Task directions: No record may be omitted; give all of them again exactly.

Provided information:

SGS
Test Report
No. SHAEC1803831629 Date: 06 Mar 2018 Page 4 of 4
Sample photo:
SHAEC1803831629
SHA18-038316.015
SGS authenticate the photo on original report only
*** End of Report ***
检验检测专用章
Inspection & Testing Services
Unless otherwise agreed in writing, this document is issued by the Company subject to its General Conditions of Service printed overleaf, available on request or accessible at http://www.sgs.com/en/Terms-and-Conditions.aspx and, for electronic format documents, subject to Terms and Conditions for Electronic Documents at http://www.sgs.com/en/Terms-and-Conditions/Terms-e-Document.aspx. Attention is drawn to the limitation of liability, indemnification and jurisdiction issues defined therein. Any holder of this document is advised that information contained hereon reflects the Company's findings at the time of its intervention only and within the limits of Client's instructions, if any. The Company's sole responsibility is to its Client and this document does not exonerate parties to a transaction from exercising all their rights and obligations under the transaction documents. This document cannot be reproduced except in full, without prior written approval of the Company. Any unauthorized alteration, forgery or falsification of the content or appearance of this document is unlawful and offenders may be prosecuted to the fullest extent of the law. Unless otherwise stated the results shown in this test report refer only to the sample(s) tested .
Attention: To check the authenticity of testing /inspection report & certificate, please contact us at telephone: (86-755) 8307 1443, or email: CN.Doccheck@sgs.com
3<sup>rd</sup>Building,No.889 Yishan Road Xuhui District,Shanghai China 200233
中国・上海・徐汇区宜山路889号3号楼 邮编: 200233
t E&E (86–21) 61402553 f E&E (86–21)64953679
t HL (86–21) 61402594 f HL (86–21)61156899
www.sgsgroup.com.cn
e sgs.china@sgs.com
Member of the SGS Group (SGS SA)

Result:
SGS
Test Report
No. SHAEC1803831629 Date: 06 Mar 2018 Page 4 of 4
Sample photo:
SHAEC1803831629
SHA18-038316.015
SGS authenticate the photo on original report only
*** End of Report ***
检验检测专用章
Inspection & Testing Services
Unless otherwise agreed in writing, this document is issued by the Company subject to its General Conditions of Service printed overleaf, available on request or accessible at http://www.sgs.com/en/Terms-and-Conditions.aspx and, for electronic format documents, subject to Terms and Conditions for Electronic Documents at http://www.sgs.com/en/Terms-and-Conditions/Terms-e-Document.aspx. Attention is drawn to the limitation of liability, indemnification and jurisdiction issues defined therein. Any holder of this document is advised that information contained hereon reflects the Company's findings at the time of its intervention only and within the limits of Client's instructions, if any. The Company's sole responsibility is to its Client and this document does not exonerate parties to a transaction from exercising all their rights and obligations under the transaction documents. This document cannot be reproduced except in full, without prior written approval of the Company. Any unauthorized alteration, forgery or falsification of the content or appearance of this document is unlawful and offenders may be prosecuted to the fullest extent of the law. Unless otherwise stated the results shown in this test report refer only to the sample(s) tested .
Attention: To check the authenticity of testing /inspection report & certificate, please contact us at telephone: (86-755) 8307 1443, or email: CN.Doccheck@sgs.com
3<sup>rd</sup>Building,No.889 Yishan Road Xuhui District,Shanghai China 200233
中国・上海・徐汇区宜山路889号3号楼 邮编: 200233
t E&E (86–21) 61402553 f E&E (86–21)64953679
t HL (86–21) 61402594 f HL (86–21)61156899
www.sgsgroup.com.cn
e sgs.china@sgs.com
Member of the SGS Group (SGS SA)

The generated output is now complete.